### What you are asked to do
Only the number is needed: how many lines in the entries below contain the string "lung"?

### Input for this task
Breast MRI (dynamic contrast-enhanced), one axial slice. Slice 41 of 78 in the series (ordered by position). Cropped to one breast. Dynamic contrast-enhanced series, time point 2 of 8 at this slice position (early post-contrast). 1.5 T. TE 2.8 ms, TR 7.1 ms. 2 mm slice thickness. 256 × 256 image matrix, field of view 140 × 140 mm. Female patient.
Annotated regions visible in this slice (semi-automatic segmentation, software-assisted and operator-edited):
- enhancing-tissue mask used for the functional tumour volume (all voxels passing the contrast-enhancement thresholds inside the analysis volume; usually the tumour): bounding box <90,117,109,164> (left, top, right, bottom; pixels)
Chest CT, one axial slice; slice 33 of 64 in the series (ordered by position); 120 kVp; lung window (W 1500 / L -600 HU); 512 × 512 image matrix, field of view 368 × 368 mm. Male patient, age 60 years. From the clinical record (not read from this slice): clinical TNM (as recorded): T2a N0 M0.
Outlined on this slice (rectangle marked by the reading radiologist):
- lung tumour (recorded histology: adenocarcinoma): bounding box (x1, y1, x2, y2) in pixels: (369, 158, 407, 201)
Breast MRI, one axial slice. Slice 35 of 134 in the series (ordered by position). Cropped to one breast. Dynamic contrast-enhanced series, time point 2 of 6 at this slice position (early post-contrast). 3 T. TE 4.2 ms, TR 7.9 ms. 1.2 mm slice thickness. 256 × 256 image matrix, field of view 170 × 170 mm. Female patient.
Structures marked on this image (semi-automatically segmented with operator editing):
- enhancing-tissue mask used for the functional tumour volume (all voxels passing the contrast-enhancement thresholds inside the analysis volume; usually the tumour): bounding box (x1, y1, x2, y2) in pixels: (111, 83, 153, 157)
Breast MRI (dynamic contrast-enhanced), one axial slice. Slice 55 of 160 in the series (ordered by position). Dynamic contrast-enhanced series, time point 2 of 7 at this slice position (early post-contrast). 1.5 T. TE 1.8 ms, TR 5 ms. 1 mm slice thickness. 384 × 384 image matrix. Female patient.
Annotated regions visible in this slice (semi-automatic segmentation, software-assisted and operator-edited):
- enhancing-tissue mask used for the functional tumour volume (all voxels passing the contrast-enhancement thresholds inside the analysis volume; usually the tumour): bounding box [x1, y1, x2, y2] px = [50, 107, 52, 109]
--
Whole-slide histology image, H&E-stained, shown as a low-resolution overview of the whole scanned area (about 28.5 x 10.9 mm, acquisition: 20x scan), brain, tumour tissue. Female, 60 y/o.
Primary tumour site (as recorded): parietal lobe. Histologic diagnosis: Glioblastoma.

### Task result
2